At present even those who can prove without doubt that their position is based on religion or conscience are imprisoned for up to six months. If the judge is not convinced that conscience plays a role, a youth can be jailed for up to three years.
No other Western democracy treats its conscientious objectors as harshly as Switzerland.
The number of youths sentenced has grown rapidly through the last decade, from 175 in 1970 to 745 last year.
How is it that a country such as Switzerland, which has built its envied stability on understanding for minorities, takes such a hard line on conscientious objectors? Two factors stand out: fear and the military's role as educator.
The fear is illustrated through the following court exchange with a 21 -year-old technical draftsman sentenced this month to one year in jail.

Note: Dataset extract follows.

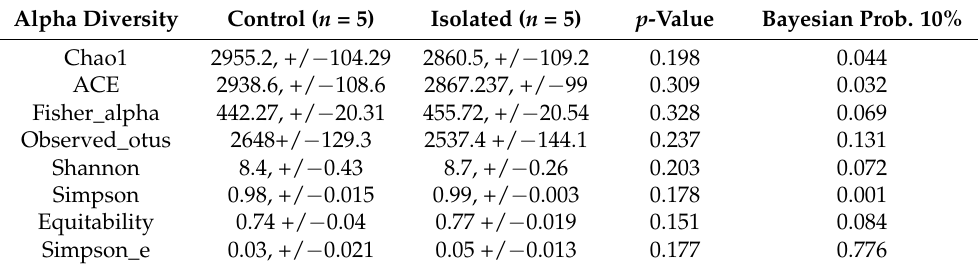
Table 6. Summary of estimated alpha diversity indices in the sheep hindgut microbiome from the two experimental groups. p -values for among-group differences from analysis of variance ( p -value) and Bayesian results (Bayesian probability 10%). The column Bayesian 10% reports the probability, estimated from a Bayesian model, that the difference between the two groups is larger than the threshold (see M&M).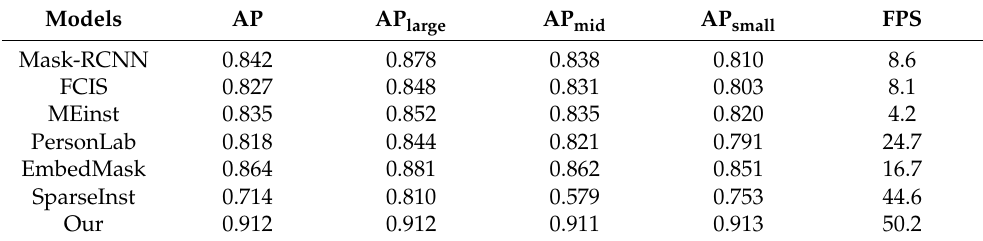
Table 3. Comparison of Overall Performance of Different Models.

Judge: ''The Nazis would have marched into Switzerland like they did into Austria if we had not had an army.''
Accused: ''I will not use violence to prevent violence.''
Judge: ''The Army is there to stop violence. That is the reason we are not attacked.''
Switzerland's neutrality is ''armed neutrality.'' Every able-bodied male up to age 50 serves in the 650,000-strong army. He begins with four months of basic training at age 20, then serves periodically over the next 30 years for a total of 364 days.
A small country, strategically vulnerable through centuries of European conflict, Switzerland fears any weakening of its military forces.
Based on a belief that ''conscience'' is impossible to judge, the rejected people's initiative would virtually have given young men a free choice between military or civilian service. Motives would have remained unexamined. Moral conviction was to be tested through the young men's willingness to serve one and a half times longer than the country's soldiers do.
Given such a possibility, would the army be weakened by an unacceptable drop in the number of recruits? The Swiss people decided not to take the risk.
Swiss Justice Minister Kurt Furgler expressed what was uppermost in many minds when he called on television for the people to vote against the initiative: ''Unfortunately, the world is a long way from peace.''
Commonly referred to as the ''school of the nation,'' the army is still thought by many to be the place where sons become men. In the bargain, it plays a role somewhat like the English public school. Success there often means success in civilian life.
Isn't the military where sons learn to lead, plan strategy, and make those useful contacts? What would happen to Switzerland's famous efficiency without military discipline?
There is also a strong feeling that working in hospitals cannot be as hard as serving in the military. In this view, conscientious objectors would not only avoiding their national duty, but also getting off lighter.
This is the second time in six years that the Swiss have rejected more lenient treatment of their conscientious objectors. Meanwhile, a growing number carry the burden of a criminal record.